Ash Wednesday (Matthew 6:1-6, 16-21)

Bethlehem Lutheran Church, Lebanon, OR
Ash Wednesday + March 1, 2017
Text: Matthew 6:1-6, 16-21
 
The Introduction
“Our Father, who art in heaven”
 
In the Name of Jesus. Amen.
 
During this penitential season, we will turn our eyes to something which is integral to our life as Christians: prayer.  You heard Jesus’ instructions in the Gospel about what prayer should not be, namely where it should not be aimed.  In these midweek Lenten services, we will go through, petition by petition, and learn from Jesus how to pray.
 
These first words, sometimes called the introduction, Our Father who art in heaven, teach us about the basis for all prayer.  Before any words come out of our mouth or heart, we should know who we’re asking.
 
It’s plain to all people who acknowledge the existence of God that God is eternal, almighty, and even the creator of the universe.  But that knowledge alone is not comfort.  God may be almighty, but if He isn’t happy with you that immediately becomes a frightful thought.  But through Jesus Christ, God the Father becomes your Father.  As Jesus told Mary after His resurrection, “I am returning to My Father and your Father, to my God and your God.” (John 20:17)
 
So, God is almighty, eternal, and so forth, but best of all, He is also for you.  Through the certainty of your Baptism, God has made Himself your Father.  “In Christ Jesus you are all sons of God through faith.

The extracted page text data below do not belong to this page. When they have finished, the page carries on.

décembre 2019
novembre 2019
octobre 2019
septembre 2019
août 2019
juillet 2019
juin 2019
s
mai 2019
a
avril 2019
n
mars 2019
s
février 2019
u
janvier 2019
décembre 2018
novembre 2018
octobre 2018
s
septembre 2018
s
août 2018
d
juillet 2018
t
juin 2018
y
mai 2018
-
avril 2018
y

For as many of you as were baptized into Christ have put on Christ” (Gal. 3:26-27).  Out of love God took the initiative to adopt you as His dear child in Baptism.  He does not renege on His Word, so when you go to Him, it is as a beloved child. That means when we go to God, we don’t have to bend His ear or get enough people behind us also praying.  God’s heart is moved by His love for His children.
 
This also takes the guesswork out of whether God will hear us when we go to Him in prayer.  Prayer is not the same as wishing or hoping into a void.  God our Father invites us to come to Him with our needs and hurts, our joys and thanksgiving.  “Call upon me in the day of trouble; I will deliver you, and you shall glorify me.” (Ps. 50:15)
 
Even though Jesus advises that we each go into our room and pray in secret, He also says that prayer is very communal.  Even with the opening words, “our Father,” we are reminded that it is not us against the world, or even “me and Jesus.”  As children of the heavenly Father, we are part of a whole body of believers.  Within this Body, we are all children calling upon the same Father, none of us better than another and none of our prayers “more effective” than another’s.  Someone once wrote, “The weak should know that God is no less their Father than the Father of Mary, John the Baptist, and Paul.”[1]
 
As members of this Body, we also direct prayers not just to our personal needs but the needs of the whole family of God—even of the whole world.  If God is our Father, we are surrounded by many brothers and sisters.  So in teaching us to pray to God, our Lord also teaches us to love and care for one another.
 
With the words, “who art in heaven,” it’s important to know why Jesus adds this.  Later in Matthew 23, Jesus tells us, “Call no man your father on earth, for you have one Father, who is in heaven” (v. 9).  Our Father in heaven is one of a kind and to be distinguished from any earthly father.  He is above all other fathers in majesty, so we owe Him the greatest reverence of all—more than we show our own family and even all rulers of this world.
 
God the Father is also above all in power, so we approach Him not hoping He can do something, but knowing He can do all things.  The prayers we bring to Him will not overwhelm Him, even though we ask for the salvation of the world, for Him to provide for each person, and for deliverance from all the deadly evils which surround humanity.   He is Almighty to save in any and every disaster that befalls us in our life, or in the wider world.  Nothing slips His notice, and nothing is beyond His loving work.
 
When we hear that God is in heaven, we might think that’s far away.  But, heaven is simply God’s dwelling place, not a matter of distance or how far we have to travel to reach Him.  “God is our refuge and strength, a very present help in trouble.” (Ps. 46:1)  Even though He dwells in unapproachable light, remember that He willingly sent His Son to share our flesh and now He is our Advocate.  That’s why another psalm says, “The Lord is near to all who call on him, to all who call on Him in truth” (Ps. 145:8).
 
“Our Father who art in heaven” teaches us about God adopting us by grace in Holy Baptism, they teach us that God wants to hear every desperate cry, and that He wants us to trust in Him to preserve all His children through the ills of this life until we receive our inheritance of eternal life.
 
In the Name of the Father, and of the Son, and of the Holy Spirit. Amen.